Using an eGPU to provide critical processing for AI research (and games) – Part 1: Research and Planning

This is a log of experiences and experimentation in moving from more traditional home computing –ATX cases, components, water cooling, and continual upgrades– to something a bit more modular in terms or GPU computing power. This guide probably isn’t for most people. It’s a collection of notes I took during the process, strung together in case they might help someone also looking to pack multiple power-use-cases into as small a format as possible.

[Note:] A later evolution should involve a similar down-sizing of a home storage appliance.


An external GPU requires more setup, and -let’s face it- fiddling than getting a gaming laptop or a full PC case that can handle multi-PCIe slot GPUs. So why do it? A couple objectives had been bouncing around in my head that led me to this: – I need a system that can run compute-intensive and GPU-intensive tasks for long periods of time, e.g. machine learning, and training large language models – I need a light laptop for travel (i.e.

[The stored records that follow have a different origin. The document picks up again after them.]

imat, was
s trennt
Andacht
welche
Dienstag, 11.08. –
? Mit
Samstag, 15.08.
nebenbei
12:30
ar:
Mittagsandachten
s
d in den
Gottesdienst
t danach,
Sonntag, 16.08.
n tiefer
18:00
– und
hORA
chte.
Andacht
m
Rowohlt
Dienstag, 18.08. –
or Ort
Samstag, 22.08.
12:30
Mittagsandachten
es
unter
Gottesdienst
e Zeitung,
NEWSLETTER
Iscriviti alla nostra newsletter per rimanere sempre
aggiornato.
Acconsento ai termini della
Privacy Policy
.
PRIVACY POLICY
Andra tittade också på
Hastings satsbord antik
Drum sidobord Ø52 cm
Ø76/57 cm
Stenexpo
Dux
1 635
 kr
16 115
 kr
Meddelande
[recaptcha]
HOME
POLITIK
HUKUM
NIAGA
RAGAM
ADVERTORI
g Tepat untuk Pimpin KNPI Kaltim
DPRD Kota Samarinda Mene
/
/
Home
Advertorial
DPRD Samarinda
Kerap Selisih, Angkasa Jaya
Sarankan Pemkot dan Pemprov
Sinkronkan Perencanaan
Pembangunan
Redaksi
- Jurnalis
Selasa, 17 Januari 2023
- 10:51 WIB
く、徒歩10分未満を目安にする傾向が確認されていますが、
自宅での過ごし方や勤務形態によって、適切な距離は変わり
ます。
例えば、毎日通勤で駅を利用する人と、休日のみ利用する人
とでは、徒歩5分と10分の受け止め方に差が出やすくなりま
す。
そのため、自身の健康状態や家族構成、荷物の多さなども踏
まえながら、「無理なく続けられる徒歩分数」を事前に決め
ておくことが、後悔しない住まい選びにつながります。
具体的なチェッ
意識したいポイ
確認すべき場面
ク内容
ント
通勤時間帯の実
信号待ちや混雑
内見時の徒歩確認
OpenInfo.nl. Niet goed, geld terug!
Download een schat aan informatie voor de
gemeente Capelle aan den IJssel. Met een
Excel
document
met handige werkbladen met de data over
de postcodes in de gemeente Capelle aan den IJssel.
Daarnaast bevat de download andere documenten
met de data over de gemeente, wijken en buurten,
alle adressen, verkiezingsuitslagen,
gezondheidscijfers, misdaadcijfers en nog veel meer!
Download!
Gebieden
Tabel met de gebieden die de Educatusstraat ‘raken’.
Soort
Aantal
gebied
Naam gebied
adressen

I don’t want to carry around a 5+lb./2.5 kilo gaming laptop) – I want to be able to play recent games, but don’t need to be on the cutting edge of gaming – I want to reduce the overall space footprint for my computing devices.

In summary, I want my systems to be able to handle the more intensive tasks I plan to throw at them: Windows laptop for gaming and also travel, the stay–at-home system can perform long-running tasks such as AI model training, password cracking, and daily cron jobs.

Things I don’t care about: – being able to play games while traveling – document data diverging due to on multiple systems: I use a personal #NextCloud instance to keep my documents in sync.

Current State

I have a number of personal computing devices in my home lab for testing things and running different tasks, but they’re all aging a bit, so it is time to upgrade: – my Razer Blade 13 laptop is from 2016 – my main tower/gaming PC is from 2015 with an Nvidia GTX 1060 – an i5 NUC from 2020 (unused) – an i3 NUC from 2013 (unused) – A 6TB NAS with 4 aging 2TB drives from 2014 – Raspberry Pis and some other non-relevant computing devices


With the objectives in mind, and realizing that my workload system would almost certainly run Linux, the two configurations for experimentation were: – Intel NUC with an eGPU – Lightweight laptopi (e.g. Dell XPS 13) with an eGPU

[Note:] The computing systems must support at least Thunderbolt3, though version 4 would be best for future-proofing.

Shows an Nvidia GTX 1060 in a Razer Core X Chroma eGPU enclosure Image: Original GTX 1060 GPU slotted in the Razer Core X Chroma enclosure

Background Research

Before starting on this endeavor, I did a lot of research to see how likely I’d be able to succeed. The two best sources I found was the site with many reviews and descriptions of how well specific configurations worked (or didn’t). They also have nice “best laptop for eGPU” and Best eGPU Enclosures matrices.

Nvidia drivers and Ubuntu

Installing Nvidia drivers under #Ubuntu is pretty straightforward these days, with a one-click install option built-in to the operating system itself. The user can choose between versions, and my research showed that most applications required either version 525 or 530. I installed 530.

eGPU information

The best two sources I found for information on configuring and using eGPUs were: – r/eGPU on reddit – their “so you’re thinking about an eGPU”


Having read a fair amount about the flakiness of certain #eGPU setups, I approached this project with a bit of caution. My older tower had a respectable, if aging, GTX 1060 6GB in it. Since I already had a recent Core i5 Intel NUC running Ubuntu and some test machine learning applications, so all I needed to fully test this was the enclosure. Researching the various enclosure options, I chose this one because: – the Razer Core X series appears to have some of the best out-of-the-box compatibility – I’ve been impressed with my aging Razer laptop, so I know they build quality components – The Chroma version has what is basically an USB hub in the back with 4 USB 3.x ports and an ethernet jack added to the plain Core X version My thinking was that this system could not only provide GPU, but also act as an easy dock-hub for my primary computers. This didn’t work out quite as I planned (more in the next post).

The included thunderbolt cable is connected from the NUC to the eGPU. Theoretically, the standard peripherals (keyboard, mouse, etc.) should be connected to the eGPU hub and everything will “just work”. However, in my testing, things worked best with the peripheral hub I use plugged into the NUC and only the #Thunderbolt cable plugged into the enclosure. In the spirit of IT troubleshooters everywhere: start by making the least amount of change and iterate from there.

Intel NUC on top of Razer Core X Chroma eGPU Image: Just the enclosure with a NUC on top.


The NUC was on Ubuntu 20.04. The drivers installed just fine, but the system just wouldn’t see the GPU. Doing some research, it looked like people were having better results with more recent versions of Ubuntu, so I did a quick sudo apt dist-upgrade and upgraded the system to 22.XX. The GPU worked! However, the advice I’d been given was to upgrade to 23.04, so I did that and still the system worked fine.